A Rwandan in my convoy made inquiries and announced, “This fellow was wanting to rape the woman who cried.” He explained that the whooping we’d heard was a conventional distress signal and that it carried an obligation. “You hear it, you do it, too. And you come running,” he said. “No choice. You must. If you ignored this crying, you would have questions to answer. This is how Rwandans live in the hills.” He held his hands up flat, and tipped them against each other this way and that, shuffling them around to indicate a patchwork, which is the way the land is parceled up, plot by plot, each household well set off from the next within its patch. “The people are living separately together,” he said. “So there is responsibility. I cry, you cry. You cry, I cry. We all come running, and the one that stays quiet, the one that stays home, must explain. Is he in league with the criminals? Is he a coward? And what would he expect when he cries? This is simple. This is normal. This is community.”
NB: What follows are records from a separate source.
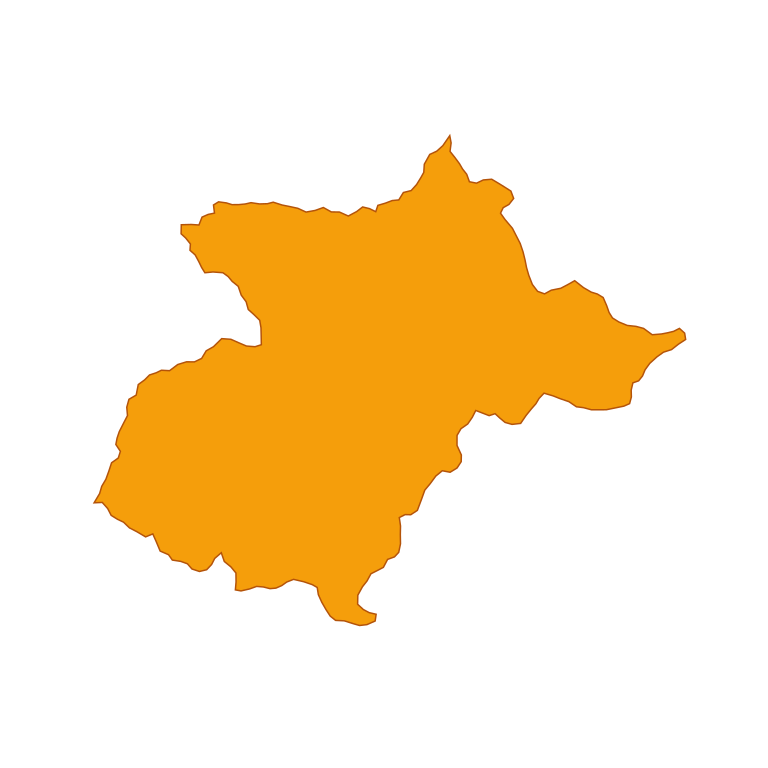 Alvorada de Minas, Minas Gerais, Brazil (Albers equal-area conic projection), rotated 171°
{"feature_id": "56859067B93415811107896", "entity_name": "Alvorada de Minas", "entity_type": "district", "adm_level": 2, "iso_a3": "BRA", "parent_name": "Brazil", "parent_adm1": "Minas Gerais", "projection": "albers", "projection_center": [-43.373, -18.776], "detail": "fine", "context": "isolated", "style": "filled", "palette": "amber", "viewbox_px": 768, "rotation_deg": 171, "n_neighbors": 0, "source": "geoboundaries", "source_scale": "gbopen_adm2", "svg_char_len": 3332}
<svg xmlns="http://www.w3.org/2000/svg" viewBox="0 0 768 768"><g transform="rotate(171 384 384)"><path d="M688.9,312.0L680.8,311.1L676.4,304.2L674.0,296.9L668.3,292.0L662.9,288.3L657.9,281.7L651.1,276.7L643.4,270.3L635.8,272.1L633.7,264.2L631.2,254.0L623.5,249.1L620.6,243.2L612.5,240.6L606.3,237.2L602.6,231.3L595.6,227.7L588.2,228.3L582.5,232.7L578.5,238.2L571.1,242.8L569.5,233.7L563.8,227.3L559.8,220.5L561.1,211.6L563.0,203.9L557.6,202.0L548.9,202.6L541.5,204.0L534.9,202.4L528.6,199.7L522.7,199.3L516.5,200.9L511.1,203.6L503.9,205.2L494.3,201.3L486.3,197.1L481.8,193.5L481.8,186.2L479.6,178.2L476.6,170.3L473.4,163.1L468.8,158.1L460.3,156.3L451.5,151.9L445.9,149.3L438.5,149.0L429.8,151.3L427.8,157.8L434.4,160.5L439.7,164.5L444.5,170.6L442.9,179.5L437.0,187.1L431.6,192.1L426.6,198.6L419.2,201.0L413.3,203.0L407.9,210.2L400.7,211.6L395.8,215.4L392.7,223.6L391.4,232.9L389.9,241.2L389.8,249.7L383.6,251.7L378.0,250.7L370.8,254.0L364.9,264.4L360.3,272.8L354.0,278.3L347.2,285.0L340.0,289.2L332.5,286.5L325.0,289.6L319.9,295.2L318.7,301.8L321.5,311.9L319.9,321.8L315.0,327.8L307.6,331.4L302.0,337.3L297.5,343.5L291.3,339.9L285.1,336.3L278.9,337.3L274.8,332.1L270.4,327.1L263.9,324.1L255.2,323.7L248.6,330.7L242.4,336.3L237.1,340.7L233.1,345.5L227.4,349.9L218.8,345.8L212.4,342.0L204.1,337.6L197.5,331.4L190.6,329.4L183.2,326.1L168.5,323.8L159.5,324.2L150.5,324.6L144.5,326.2L141.7,332.5L140.8,339.3L138.0,346.2L132.0,347.3L127.4,351.5L123.9,357.2L118.3,362.8L110.2,368.1L103.0,371.7L94.6,373.0L86.9,377.3L79.1,380.8L79.1,387.2L83.5,392.7L89.7,390.7L95.9,390.2L102.1,390.0L111.4,390.7L118.9,398.3L126.1,401.5L134.6,403.8L142.3,408.5L148.0,413.5L150.5,419.4L151.8,426.5L154.0,435.1L159.2,439.5L164.9,442.3L171.9,448.0L179.5,456.2L187.6,453.2L194.4,450.9L204.1,450.5L211.3,447.9L217.8,451.5L221.9,459.1L224.0,468.7L225.0,476.7L225.3,484.5L226.0,492.7L227.5,501.5L230.0,509.1L232.8,517.7L238.8,527.6L242.2,534.5L238.7,539.5L232.5,541.8L226.9,547.0L228.5,554.7L233.7,559.3L239.0,563.9L245.6,569.4L254.0,570.0L261.2,567.9L268.0,570.4L269.5,578.2L272.8,584.1L275.0,589.8L278.6,596.7L282.4,603.4L280.0,611.6L280.2,619.0L288.6,610.2L295.5,605.7L302.9,603.6L309.8,594.8L311.6,586.8L315.2,582.2L320.6,575.9L326.9,570.8L334.9,570.1L340.6,563.5L347.2,563.9L354.4,562.4L362.1,561.4L365.2,555.5L370.9,559.5L377.4,562.2L384.0,558.6L393.0,555.5L401.1,560.8L409.1,562.2L416.3,567.8L424.8,566.2L434.1,566.0L441.6,571.0L449.3,574.0L456.6,576.7L465.0,580.9L470.9,580.3L478.7,581.3L487.0,583.9L493.0,583.5L499.4,583.9L506.0,584.9L511.3,587.5L518.9,589.8L524.4,587.5L524.7,579.3L531.2,579.0L537.6,577.3L541.9,570.0L549.4,571.7L559.3,573.0L560.9,564.1L557.1,559.3L553.3,552.6L554.7,546.4L550.3,541.0L547.8,533.9L545.9,527.6L543.5,521.9L535.4,521.4L525.7,519.1L521.1,514.5L517.9,509.1L512.7,503.3L511.1,494.1L507.3,486.8L506.4,478.8L501.6,472.9L496.8,466.4L496.7,458.8L497.8,450.6L499.0,442.0L505.5,441.0L513.9,443.0L521.1,447.5L528.2,452.1L537.2,454.2L546.6,447.5L554.4,444.6L560.1,437.8L567.8,435.5L575.6,436.8L584.7,435.5L593.7,430.7L601.7,432.4L607.3,430.7L614.2,429.6L619.8,425.5L626.8,421.9L630.5,411.8L638.3,408.8L641.7,401.3L642.3,392.9L647.1,386.4L652.9,378.4L656.1,372.3L658.3,366.2L654.9,358.7L658.0,352.5L665.4,348.8L669.4,341.0L673.6,333.4L678.8,327.1L682.0,320.3L688.9,312.0Z" fill="#f59e0b" stroke="#b45309" stroke-width="1.5"/></g></svg>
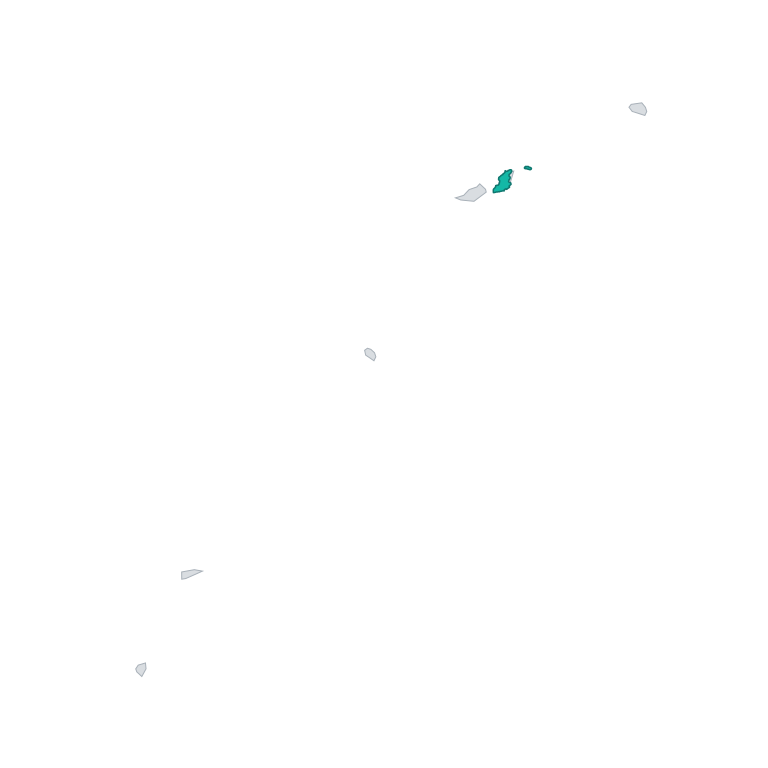 Tinian, Tinian, Northern Mariana Islands shown in context, rotated 216°
{"feature_id": "39175420B24162802066299", "entity_name": "Tinian", "entity_type": "district", "adm_level": 2, "iso_a3": "MNP", "parent_name": "Northern Mariana Islands", "parent_adm1": "Tinian", "projection": "albers", "projection_center": [145.616, 14.971], "detail": "fine", "context": "in_parent", "style": "filled", "palette": "teal", "viewbox_px": 768, "rotation_deg": 216, "n_neighbors": 0, "source": "geoboundaries", "source_scale": "gbopen_adm2", "svg_char_len": 4009}
<svg xmlns="http://www.w3.org/2000/svg" viewBox="0 0 768 768"><g transform="rotate(216 384 384)"><path d="M424.7,598.0L424.2,602.2L416.3,601.2L414.1,599.3L418.6,584.7L430.0,578.0L435.6,576.6L430.4,583.5L429.4,591.3L424.7,598.0ZM410.7,624.3L404.2,632.5L399.7,619.7L398.9,614.5L404.8,609.8L408.4,609.9L410.7,624.3ZM348.4,755.5L340.7,763.0L335.1,761.5L331.6,758.9L330.8,754.6L343.4,750.4L348.5,751.9L348.4,755.5ZM428.3,122.3L420.9,125.9L430.1,110.0L432.9,107.2L437.2,113.0L428.3,122.3ZM417.6,12.1L413.0,18.1L409.1,13.7L408.0,5.0L414.8,5.8L417.4,7.6L417.6,12.1ZM418.4,403.2L415.0,404.3L410.0,403.7L406.6,401.2L405.8,396.9L415.8,396.6L419.5,399.9L418.4,403.2Z" fill="#d9dde1" stroke="#a8b0b8" stroke-width="1"/><path d="M398.1,616.7L398.2,616.9L398.2,617.1L398.4,617.2L398.4,617.3L398.6,617.4L398.8,617.4L399.0,617.5L399.2,617.9L399.2,618.0L398.9,618.6L398.8,619.1L398.8,619.3L398.6,619.9L398.6,620.2L398.7,620.4L398.9,620.5L399.1,620.6L399.3,620.9L399.5,621.0L399.8,621.2L400.0,621.1L400.4,621.2L400.5,621.1L400.8,620.9L401.0,620.8L401.4,620.8L401.8,620.8L402.2,621.0L402.3,621.1L402.4,621.4L402.4,621.5L402.5,621.9L402.5,622.1L402.7,622.3L402.8,622.4L402.9,622.5L402.9,622.8L402.9,623.0L402.8,623.4L402.8,623.5L402.7,623.7L402.7,623.8L402.8,623.9L402.9,624.5L403.0,624.7L403.1,624.9L403.5,625.5L404.4,625.7L405.1,625.7L405.3,626.1L405.6,626.4L405.7,626.6L405.7,626.8L405.8,626.9L405.9,627.0L405.9,627.3L405.7,628.0L405.5,628.3L405.4,629.1L405.5,629.2L405.6,629.4L405.5,629.5L405.5,629.9L405.5,630.2L405.8,630.8L405.7,630.9L405.8,631.3L406.0,631.6L406.3,631.9L406.5,632.0L407.1,632.0L407.3,631.9L408.0,631.4L408.3,630.9L408.5,630.5L408.8,630.0L409.1,629.7L409.1,629.3L409.0,629.2L409.1,628.9L409.3,628.6L409.5,628.5L409.6,628.3L409.7,628.2L409.8,628.2L410.2,627.9L410.3,627.8L410.5,627.8L411.1,627.9L411.3,627.7L411.1,627.1L410.8,626.8L410.7,626.5L410.5,626.2L410.7,625.8L410.7,625.5L410.7,625.2L410.8,624.9L410.9,624.7L411.0,624.5L411.2,624.1L411.2,623.9L411.1,623.7L411.0,623.4L410.9,623.3L411.0,623.1L411.2,622.9L411.3,622.9L411.4,622.6L411.5,622.3L411.6,622.0L411.7,621.8L411.8,621.5L411.9,621.3L411.9,620.7L412.0,620.3L412.0,620.2L412.1,619.9L412.2,619.6L412.3,619.5L412.4,618.9L412.5,618.8L412.5,618.5L412.3,618.2L412.1,618.0L412.1,617.7L411.6,616.9L411.3,616.6L411.0,616.5L410.7,616.5L410.2,616.6L409.9,616.5L409.7,616.2L409.4,615.7L409.3,615.2L409.1,615.1L408.9,614.6L408.8,614.4L408.8,614.2L408.6,614.0L408.4,613.1L408.4,612.9L408.4,612.2L408.5,612.0L408.6,611.9L409.0,611.5L409.2,611.4L409.7,610.9L410.0,610.4L410.2,610.2L410.1,609.9L410.0,609.6L409.8,609.5L409.7,609.3L409.6,608.6L409.6,608.1L409.6,607.9L409.7,607.5L409.8,607.0L409.9,606.3L409.9,605.9L409.7,605.4L409.5,605.0L409.2,604.7L408.8,604.1L408.4,603.6L408.0,603.2L407.7,603.3L407.5,603.5L407.3,603.7L406.8,604.3L406.5,604.6L406.1,605.1L406.0,605.4L405.6,605.7L405.4,605.8L405.1,606.0L404.9,606.2L404.8,606.3L404.5,606.7L404.1,607.1L403.8,607.2L403.5,607.5L403.5,607.8L403.1,608.2L403.0,608.3L402.6,608.7L401.9,609.5L401.4,610.1L401.1,610.3L400.9,610.5L400.7,610.6L400.5,610.8L400.4,610.8L400.4,611.0L400.6,611.2L400.8,611.2L400.8,611.3L400.8,611.6L400.6,611.9L400.5,612.2L400.6,612.4L400.5,612.9L400.2,613.2L400.2,613.3L399.9,613.4L399.7,613.5L399.3,613.5L399.2,613.6L399.1,613.8L399.0,614.2L399.1,614.4L398.9,614.6L398.7,615.3L398.5,615.7L398.5,615.8L398.4,616.0L398.2,616.4L398.2,616.5L398.1,616.7ZM391.2,644.5L391.5,645.1L392.1,645.3L392.4,645.3L392.5,645.3L392.8,645.2L393.1,645.1L393.4,645.0L393.6,644.9L393.8,644.9L394.0,644.8L394.1,644.7L394.3,644.7L394.6,644.7L395.0,644.8L395.1,644.7L395.5,644.5L396.6,643.7L396.9,643.5L397.0,643.4L397.0,643.2L397.3,643.2L397.5,642.7L397.5,642.4L397.6,642.2L397.5,641.5L397.4,641.3L396.9,641.1L396.7,641.1L396.5,641.3L396.2,641.4L395.9,641.4L395.7,641.5L395.6,641.8L395.3,641.9L395.0,642.0L394.2,642.2L394.0,642.4L393.6,642.5L393.2,642.7L392.7,642.8L392.4,642.9L392.2,643.0L391.9,643.2L391.7,643.3L391.4,643.7L391.2,644.2L391.2,644.5Z" fill="#14b8a6" stroke="#0f766e" stroke-width="1.5"/></g></svg>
It struck me as an enviable arrangement. If you cry out, where you live, can you expect to be heard? If you hear a cry of alarm, do you add your voice and come running? Are rapes often averted, and rapists captured, in this way in your place? I was deeply impressed. But what if this system of communal obligation is turned on its head, so that murder and rape become the rule? What if innocence becomes a crime and the person who protects his neighbor is counted as an “accomplice”? Does it then become normal for tear gas to be used to make people in dark hiding places cry so that they can be killed? Later, when I visited Mugonero, and Samuel told me about the tear gas, I remembered the woman’s cry in the valley.

IN MID-JULY of 1994, three months after the massacre at the Mugonero Adventist complex, the church president, Pastor Elizaphan Ntakirutimana, fled with his wife to Zaire, then to Zambia, and from there to Laredo, Texas. It wasn’t easy for Rwandans to get American visas after the genocide, but the Ntakirutimanas had a son named Eliel in Laredo, a cardiac anesthesiologist who had been a naturalized United States citizen for more than a decade. So the pastor and his wife were granted green cards—“permanent resident alien” status—and settled in Laredo. Shortly after they arrived, a group of Tutsis who lived in the Midwest sent a letter to the White House, asking that Pastor Ntakirutimana be brought to justice for his conduct during the Mugonero massacre. “After several months,” one of the letter’s signers told me, “an answer came from Thomas E. Donilon, Assistant Secretary of State for Public Affairs, expressing sympathy for what happened and then just stating the terms of all the foreign aid America was giving to Rwanda. We were saying, here are one million people killed, and here’s one man—so we were kind of upset.”

On the second anniversary of the Mugonero massacre, a small group of Tutsis descended on Laredo to march and wave signs outside the Ntakirutimanas’ residence. They hoped to attract press coverage, and the story was sensational: a preacher accused of presiding over the slaughter of hundreds in his congregation. Serbs suspected of much less extensive crimes in the former Yugoslavia—men with no hope of American green cards—were receiving daily international coverage, but aside from a few scattered news briefs, the pastor had been spared such unpleasantness.

Yet, when I returned to New York in September of 1996, a week after my visit to Mugonero, I learned that the FBI was preparing to arrest Elizaphan Ntakirutimana in Laredo. The United Nations’ International Criminal Tribunal for Rwanda, sitting in Arusha, Tanzania, had issued an indictment against him, charging him with three counts of genocide and three counts of crimes against humanity. The indictment, which made the same charges against Dr. Gerard Ntakirutimana, as well as the mayor, Charles Sikubwabo, and a local businessman, told the same story that survivors had told me: the pastor had “instructed” Tutsis to take refuge at the Adventist complex; Dr. Gerard had helped to extricate “non-Tutsis” from among the refugees; father and son had arrived at the complex on the morning of April 16, 1994, in a convoy of attackers; and “during the months that followed” both men were held to have “searched for and attacked Tutsi survivors and others, killing or causing serious bodily or mental harm to them.”